Is Pakistan ready to use social media platforms for learning?
Sadiq believes the young Pakistani learner is open to using innovative social media platforms to consume knowledge. “Edkasa started out as a live video streaming service and a YouTube Channel and as we learnt about how students want to learn and are learning using social media and video content, we evolved it into a video on demand app for high school students to curate and improve the learning experience for our fast-growing learning community,” she said.
“In today’s time, it is important to meet learners where they are at and TikTok’s popularity, especially amongst adolescents in Pakistan, is testament to the affinity they have with video content, and this is why working with them, we hope to take the learning game to the next level,” she told Images.
Reaching schools and students across Pakistan
Any educational programme or initiative run in person has a limit when it comes to the reach and this limit is often exhausted in bigger cities where opportunity and access is relatively higher. However, when a social media platform is used, a much wider reach can be expected. And when that platform is TikTok, the possibilities can be endless.
While talking about how TikTok will ensure that the programme reaches its target market, Tukan mentioned that TikTok launched its digital education campaign #EduTok in Pakistan only a few months ago with the wider objective of democratising learning in the region and making educational content accessible to everyone. “The campaign has already garnered billions of views to date, making #EduTok the go to place for creators to learn from each other and acquire new skills and knowledge across various categories. This partnership with LUMS and Edkasa will add more valuable content on the platform which will continue to benefit millions of Pakistani users.”
What makes this effort even more promising is that Edkasa (the app) is already being used in schools in both big and small towns.
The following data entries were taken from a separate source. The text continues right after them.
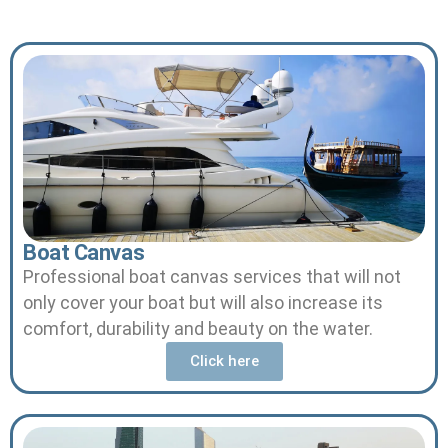
Boat Canvas
Professional boat canvas services that will not
only cover your boat but will also increase its
comfort, durability and beauty on the water.
Click here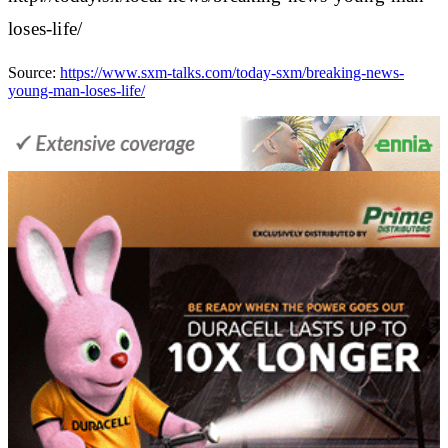
loses-life/
Source:
https://www.sxm-talks.com/today-sxm/breaking-news-
young-man-loses-life/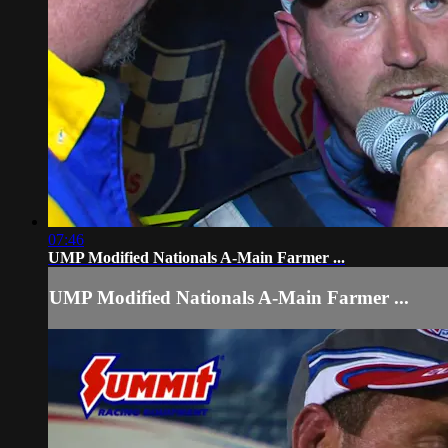
07:46
UMP Modified Nationals A-Main Farmer ...
UMP Modified Nationals A-Main Farmer ...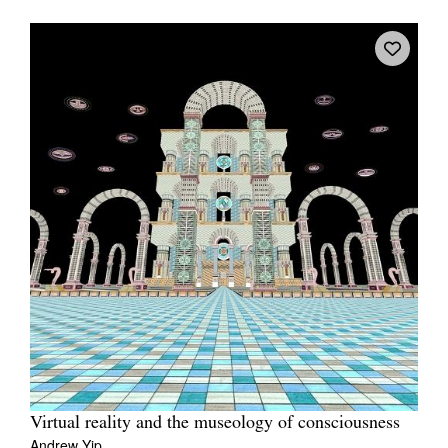
Virtual reality and the museology of consciousness
Andrew Yip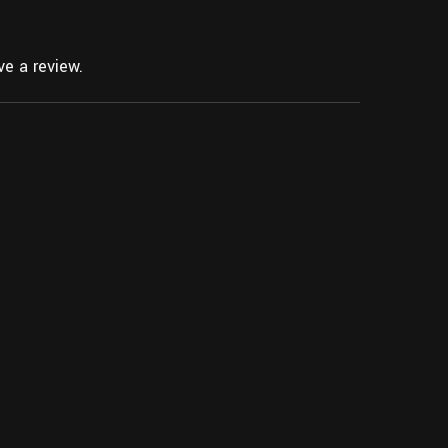
e a review.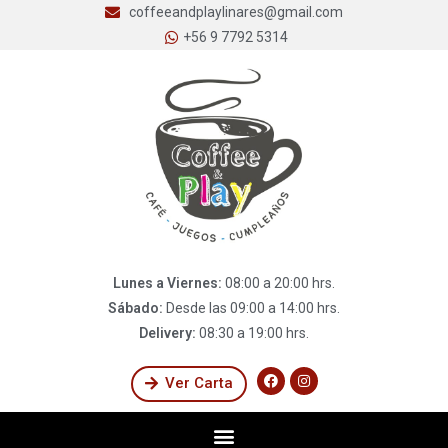
coffeeandplaylinares@gmail.com
+56 9 7792 5314
Lunes a Viernes:
08:00 a 20:00 hrs.
Sábado:
Desde las 09:00 a 14:00 hrs.
Delivery:
08:30 a 19:00 hrs.
Ver Carta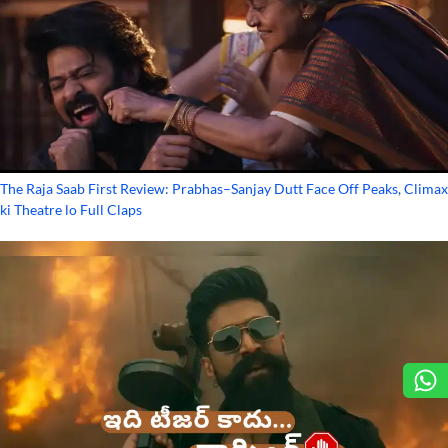
The Raja Saab First Review: Prabhas–Sanjay Dutt Face Off Peaks, Climax
ki Theatre lo Full Claps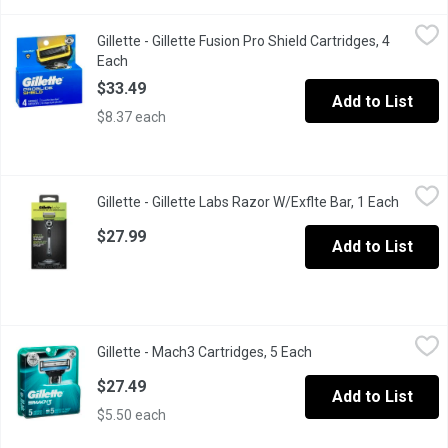
Gillette - Gillette Fusion Pro Shield Cartridges, 4 Each
Gillette
,
$33.49
Gillette - Gillette Fusion Pro Shield Cartridges, 4
Lubricant Before and After the Blades.
Each
Open product description
$33.49
Add to List
$8.37 each
Gillette - Gillette Labs Razor W/Exflte Bar, 1 Each
Gillette
,
$27.99
Gillette - Gillette Labs Razor W/Exflte Bar, 1 Each
Open pr
Introducing the GilletteLabs razor with exfoliation technology, f
$27.99
Add to List
Gillette - Mach3 Cartridges, 5 Each
Gillette
,
$27.49
Gillette - Mach3 Cartridges, 5 Each
Open product descrip
Fresh Blades, Better Shave
$27.49
Add to List
$5.50 each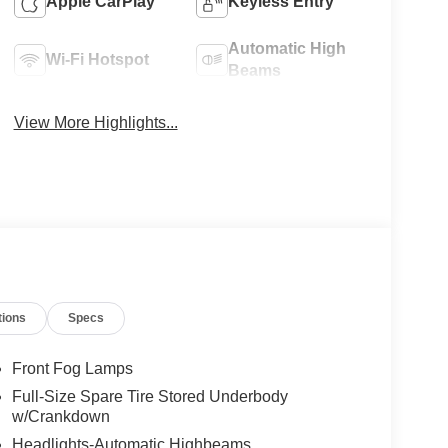
Apple CarPlay
Keyless Entry
Automatic High
Wi-Fi Hotspot
Beams
View More Highlights...
tions
Specs
Front Fog Lamps
Full-Size Spare Tire Stored Underbody
w/Crankdown
Headlights-Automatic Highbeams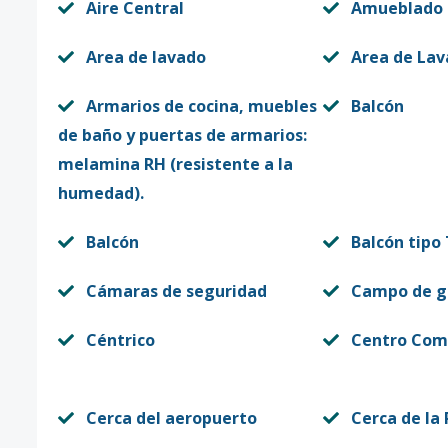
Aire Central
Amueblado
Area de lavado
Area de La
Armarios de cocina, muebles
Balcón
de baño y puertas de armarios:
melamina RH (resistente a la
humedad).
Balcón
Balcón tipo
Cámaras de seguridad
Campo de g
Céntrico
Centro Come
Cerca del aeropuerto
Cerca de la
Mr Shauman, the principal of St Paul School in Mian Channu who used Edkasa at his school, said his students are really benefiting from Edkasa’s classes and enjoying them too. “All relevant content is covered and there are no gaps.”
Mr James Qadir, principal of The Light School in Sheikhupura, who has also used Edkasa in the past, echoed Mr Shauman and added that not only are Edkasa’s lectures helpful for the students, but students also really enjoy the learning process as well.
This experience ensures that Edkasa’s field and practical expertise combined with Tiktok’s reach and its mass users will enable the programme to have a much wider reach than just the app on its own.
A key priority of this programme is to ensure that these videos reach communities that have limited access to high quality education due to gender, geography, and economic circumstances.
“Social media has been seen as an equaliser where these users have been able to actively engage in conversations and experiences that they earlier did not have access to for no fault of their own. We do envision these videos to be accessible to such learners especially since the medium of instruction will be in Urdu with translation in key regional languages,” added Sadiq.
The videos will be live by the end of August and while the programme is first of its kind in Pakistan, let’s hope it marks a positive impact in social media consumption patterns for learners and increases reach of knowledge and high quality educational content for students across Pakistan.